# THE TASK
Below are some entries; set them all down exactly.
* * * * * * *
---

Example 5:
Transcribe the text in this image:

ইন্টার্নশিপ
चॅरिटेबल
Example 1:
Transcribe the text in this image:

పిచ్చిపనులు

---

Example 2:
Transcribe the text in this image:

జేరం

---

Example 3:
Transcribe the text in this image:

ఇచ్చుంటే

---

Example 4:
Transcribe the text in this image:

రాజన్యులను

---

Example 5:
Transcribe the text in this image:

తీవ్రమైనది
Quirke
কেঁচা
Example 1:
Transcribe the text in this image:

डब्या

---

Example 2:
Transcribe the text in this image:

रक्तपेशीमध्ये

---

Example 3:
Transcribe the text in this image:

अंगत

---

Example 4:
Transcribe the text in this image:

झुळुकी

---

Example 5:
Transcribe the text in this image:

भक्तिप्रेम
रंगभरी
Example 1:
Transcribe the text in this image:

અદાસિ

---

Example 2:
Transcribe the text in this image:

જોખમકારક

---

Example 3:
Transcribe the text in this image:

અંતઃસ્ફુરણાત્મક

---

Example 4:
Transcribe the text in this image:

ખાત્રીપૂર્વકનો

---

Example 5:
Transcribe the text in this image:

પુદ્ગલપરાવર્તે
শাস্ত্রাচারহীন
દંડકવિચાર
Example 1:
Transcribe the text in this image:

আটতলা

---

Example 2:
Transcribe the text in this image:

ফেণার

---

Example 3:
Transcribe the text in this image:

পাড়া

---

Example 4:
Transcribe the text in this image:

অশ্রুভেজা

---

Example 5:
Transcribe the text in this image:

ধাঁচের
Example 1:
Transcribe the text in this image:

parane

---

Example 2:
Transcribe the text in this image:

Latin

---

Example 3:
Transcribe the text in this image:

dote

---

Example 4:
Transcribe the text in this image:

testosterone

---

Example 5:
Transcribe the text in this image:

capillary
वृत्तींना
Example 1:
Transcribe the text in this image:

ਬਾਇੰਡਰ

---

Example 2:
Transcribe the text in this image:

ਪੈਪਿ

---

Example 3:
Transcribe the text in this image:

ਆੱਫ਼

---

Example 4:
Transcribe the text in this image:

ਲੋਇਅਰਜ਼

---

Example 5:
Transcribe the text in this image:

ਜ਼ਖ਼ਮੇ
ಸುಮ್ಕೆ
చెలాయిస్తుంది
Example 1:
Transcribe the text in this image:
* * * * * * *
# ANSWER TO THE PROBLEM
---

Example 5:
Transcribe the text in this image:

ইন্টার্নশিপ
चॅरिटेबल
Example 1:
Transcribe the text in this image:

పిచ్చిపనులు

---

Example 2:
Transcribe the text in this image:

జేరం

---

Example 3:
Transcribe the text in this image:

ఇచ్చుంటే

---

Example 4:
Transcribe the text in this image:

రాజన్యులను

---

Example 5:
Transcribe the text in this image:

తీవ్రమైనది
Quirke
কেঁচা
Example 1:
Transcribe the text in this image:

डब्या

---

Example 2:
Transcribe the text in this image:

रक्तपेशीमध्ये

---

Example 3:
Transcribe the text in this image:

अंगत

---

Example 4:
Transcribe the text in this image:

झुळुकी

---

Example 5:
Transcribe the text in this image:

भक्तिप्रेम
रंगभरी
Example 1:
Transcribe the text in this image:

અદાસિ

---

Example 2:
Transcribe the text in this image:

જોખમકારક

---

Example 3:
Transcribe the text in this image:

અંતઃસ્ફુરણાત્મક

---

Example 4:
Transcribe the text in this image:

ખાત્રીપૂર્વકનો

---

Example 5:
Transcribe the text in this image:

પુદ્ગલપરાવર્તે
শাস্ত্রাচারহীন
દંડકવિચાર
Example 1:
Transcribe the text in this image:

আটতলা

---

Example 2:
Transcribe the text in this image:

ফেণার

---

Example 3:
Transcribe the text in this image:

পাড়া

---

Example 4:
Transcribe the text in this image:

অশ্রুভেজা

---

Example 5:
Transcribe the text in this image:

ধাঁচের
Example 1:
Transcribe the text in this image:

parane

---

Example 2:
Transcribe the text in this image:

Latin

---

Example 3:
Transcribe the text in this image:

dote

---

Example 4:
Transcribe the text in this image:

testosterone

---

Example 5:
Transcribe the text in this image:

capillary
वृत्तींना
Example 1:
Transcribe the text in this image:

ਬਾਇੰਡਰ

---

Example 2:
Transcribe the text in this image:

ਪੈਪਿ

---

Example 3:
Transcribe the text in this image:

ਆੱਫ਼

---

Example 4:
Transcribe the text in this image:

ਲੋਇਅਰਜ਼

---

Example 5:
Transcribe the text in this image:

ਜ਼ਖ਼ਮੇ
ಸುಮ್ಕೆ
చెలాయిస్తుంది
Example 1:
Transcribe the text in this image:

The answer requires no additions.